I guess the real and responsible questions to tackle around regrets are: One – What do we do with our regrets? and, Two – what possible purpose might they serve us?
Some possible positive purposes of regrets:
- Motivate us to change a behavior we wish to change
- Encourage us to embark on a challenge we may not otherwise consider
- Help us push through fears that may be holding us back
Some possible negative purposes of regrets:
- Keep us stuck in the past – a close relative of depression
- Keep us in a place of being unnecessarily hard on ourselves
- Hold us back from dreaming about our future
There is no simple regret formula or solution. We are all going to regret what we feel we need to, but my hope and challenge is that we can all learn to make peace with our regrets – NOT in a sweep them under the “feelings rug” fashion – but rather, acknowledge the regrets and the feelings that go with them, find meaning for their purpose in your life, learn from them, and GROW from them. Sure, not every type of regret fits neatly into any kind of box, but open the lid of yours, explore it, and hang out with it for a little while to find out what it may be able to teach you.

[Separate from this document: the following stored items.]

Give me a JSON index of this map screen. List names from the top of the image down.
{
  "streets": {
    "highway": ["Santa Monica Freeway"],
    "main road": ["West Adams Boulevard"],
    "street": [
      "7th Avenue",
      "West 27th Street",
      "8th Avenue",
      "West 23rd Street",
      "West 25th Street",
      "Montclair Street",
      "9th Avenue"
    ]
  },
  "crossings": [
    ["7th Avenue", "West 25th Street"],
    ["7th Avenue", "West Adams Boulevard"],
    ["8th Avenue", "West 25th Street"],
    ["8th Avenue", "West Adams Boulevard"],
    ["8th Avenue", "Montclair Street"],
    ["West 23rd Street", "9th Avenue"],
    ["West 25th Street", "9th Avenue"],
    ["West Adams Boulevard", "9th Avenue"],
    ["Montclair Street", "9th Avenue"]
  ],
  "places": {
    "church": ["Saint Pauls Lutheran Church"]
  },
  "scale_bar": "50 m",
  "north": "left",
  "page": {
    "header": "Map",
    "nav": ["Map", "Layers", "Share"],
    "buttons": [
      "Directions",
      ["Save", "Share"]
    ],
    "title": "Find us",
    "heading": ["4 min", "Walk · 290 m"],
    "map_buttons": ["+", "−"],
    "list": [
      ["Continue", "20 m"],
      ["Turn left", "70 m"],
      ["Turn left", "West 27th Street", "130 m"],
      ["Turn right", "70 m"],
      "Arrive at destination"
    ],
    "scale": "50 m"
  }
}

Here is my biggest regret of 2018: I regret that I worked too much, to the point of exhaustion at times, which left little time or energy for the people I love and care about. I don’t want my loved ones to have my leftovers anymore, even though they are the ones who give me the most grace in this world. I don’t want to engage with those I care most about in a way that makes them feel like I’m “squeezing them in.” (yes, that’s been said to me before, by a very loving friend). So what will I be doing differently? I’m cutting back my hours people, and I’ve hired two more therapists to join Brave Soul Counseling! We now have a robust team of four (check out their bios on the “About” tab of the website) to help meet the needs of the community and surrounding areas and I am feeling grateful and excited about the new (much slower) pace of life I’m about to embark on in 2019! Cheers & see you then!
“Make the most of your regrets; never smother your sorrow, but tend and cherish it till it comes to have a separate and integral interest. To regret deeply is to live afresh.”